YOUR GOAL: Output the material from the line with "In Coût (CmO), how" to the line with "Which series has", reproducing every line verbatim.

RECORDS FOR THIS TASK:
------------

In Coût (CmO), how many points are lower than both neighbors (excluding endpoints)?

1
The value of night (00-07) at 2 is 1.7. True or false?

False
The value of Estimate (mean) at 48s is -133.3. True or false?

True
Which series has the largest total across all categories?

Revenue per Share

------------

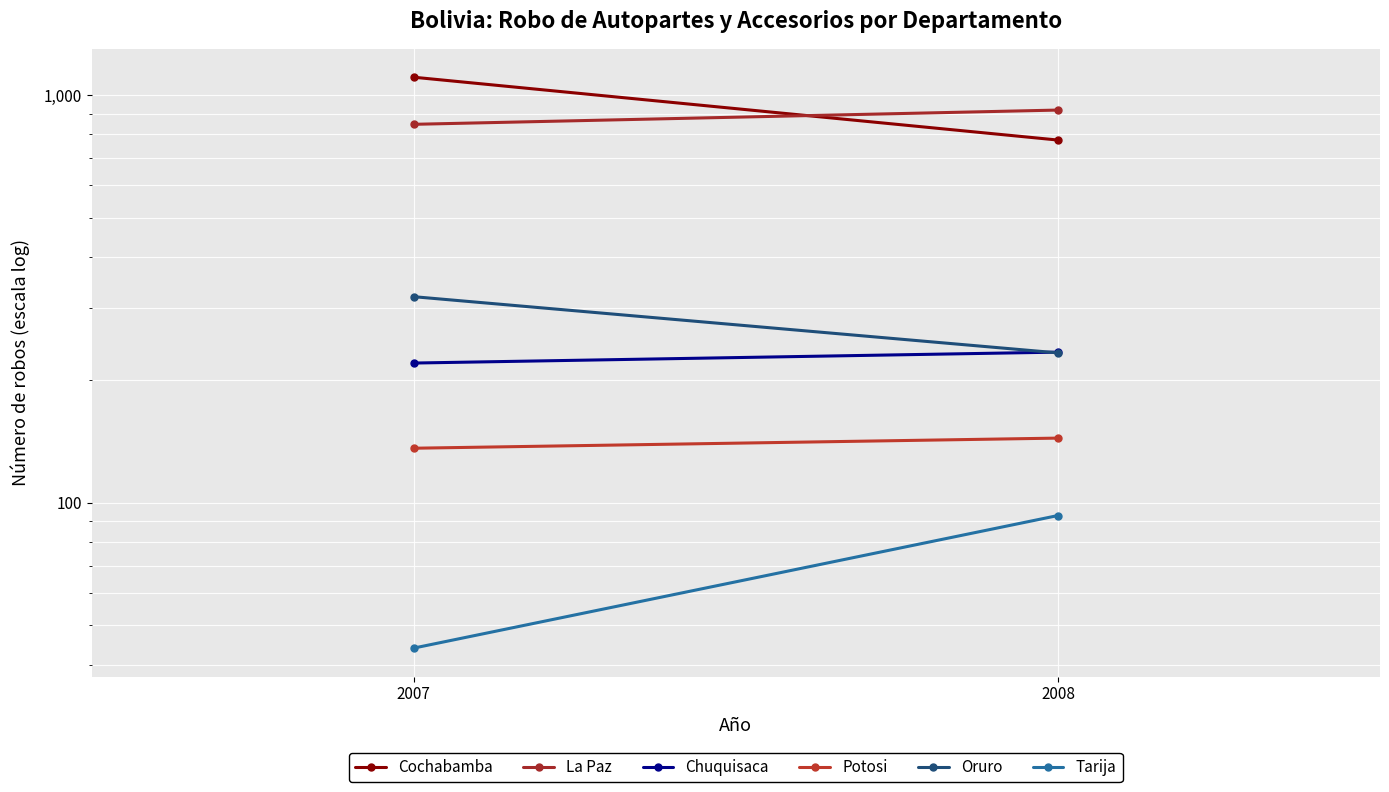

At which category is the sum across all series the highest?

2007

------------

SOLUTION FOR THIS EXERCISE:
In Coût (CmO), how many points are lower than both neighbors (excluding endpoints)?

1
The value of night (00-07) at 2 is 1.7. True or false?

False
The value of Estimate (mean) at 48s is -133.3. True or false?

True
Which series has the largest total across all categories?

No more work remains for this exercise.